Albert Bourla told CNBC on Tuesday that clinical trials go well the drug could be distributed across the U.S. later this year.
The company, which developed the first authorised COVID-19 vaccine in the U.S. with German drugmaker BioNTech, began oral drug trials in March.
The drug is being developed simultaneously in the laboratories of the pharmaceutical giant in the United States and Belgium, and uses a mechanism similar to those currently used to treat HIV.
Various company officials have said the drug, known as PF-07321332, would be given as a treatment, and not as a prevention, against the coronavirus.
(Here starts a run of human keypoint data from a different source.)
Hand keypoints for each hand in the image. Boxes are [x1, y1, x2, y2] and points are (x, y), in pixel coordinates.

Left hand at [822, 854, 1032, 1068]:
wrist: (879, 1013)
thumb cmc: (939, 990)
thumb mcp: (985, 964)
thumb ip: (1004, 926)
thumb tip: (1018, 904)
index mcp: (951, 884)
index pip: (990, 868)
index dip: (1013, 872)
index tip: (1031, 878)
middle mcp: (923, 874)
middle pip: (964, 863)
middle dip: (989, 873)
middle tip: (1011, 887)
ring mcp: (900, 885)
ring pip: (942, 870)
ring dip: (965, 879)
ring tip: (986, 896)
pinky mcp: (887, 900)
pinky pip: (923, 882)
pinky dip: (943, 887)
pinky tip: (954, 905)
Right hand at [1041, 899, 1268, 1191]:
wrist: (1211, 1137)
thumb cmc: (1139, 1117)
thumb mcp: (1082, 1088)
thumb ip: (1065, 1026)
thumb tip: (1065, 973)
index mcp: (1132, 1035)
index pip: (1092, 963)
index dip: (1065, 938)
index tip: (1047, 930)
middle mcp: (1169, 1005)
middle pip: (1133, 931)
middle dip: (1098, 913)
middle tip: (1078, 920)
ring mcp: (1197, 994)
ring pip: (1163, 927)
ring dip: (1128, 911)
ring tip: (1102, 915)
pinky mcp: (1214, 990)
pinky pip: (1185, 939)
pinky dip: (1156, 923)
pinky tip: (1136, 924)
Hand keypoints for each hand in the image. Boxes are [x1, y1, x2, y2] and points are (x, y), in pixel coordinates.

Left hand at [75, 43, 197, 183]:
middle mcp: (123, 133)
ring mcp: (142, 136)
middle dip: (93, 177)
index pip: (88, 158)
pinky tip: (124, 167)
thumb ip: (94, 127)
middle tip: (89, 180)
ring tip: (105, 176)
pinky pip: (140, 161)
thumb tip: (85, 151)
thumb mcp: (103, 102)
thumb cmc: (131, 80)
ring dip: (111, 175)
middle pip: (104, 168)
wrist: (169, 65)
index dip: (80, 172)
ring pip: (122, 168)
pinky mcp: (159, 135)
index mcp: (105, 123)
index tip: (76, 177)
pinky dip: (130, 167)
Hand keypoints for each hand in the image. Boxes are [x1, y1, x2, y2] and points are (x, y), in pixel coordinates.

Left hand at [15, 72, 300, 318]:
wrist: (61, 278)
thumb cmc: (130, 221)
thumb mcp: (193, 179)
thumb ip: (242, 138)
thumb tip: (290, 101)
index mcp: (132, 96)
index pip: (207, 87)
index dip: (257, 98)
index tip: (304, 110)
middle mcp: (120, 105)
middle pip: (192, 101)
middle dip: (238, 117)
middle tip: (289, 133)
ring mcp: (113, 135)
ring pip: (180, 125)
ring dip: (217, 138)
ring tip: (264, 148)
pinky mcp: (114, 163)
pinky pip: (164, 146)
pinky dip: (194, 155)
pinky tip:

It would be a tablet that people would take in the early stages of infection to prevent them from developing more serious symptoms.
Pfizer’s chief scientific officer and president of research Mikael Dolsten said: “We designed PF-07321332 as a potential oral therapy that could be prescribed at the first sign of infection.”
Health experts say the drug, taken by mouth, could be a game changer because people newly infected with the virus could use it outside of hospitals. Researchers hope the medication will keep the disease from progressing and prevent hospital trips.
“We expect to see continued outbreaks of Covid-19 for the foreseeable future,” added Charlotte Allerton, Pfizer’s chief drug designer. “And therefore, as with all viral pandemics, it is important that we have a complete tool kit to address it.”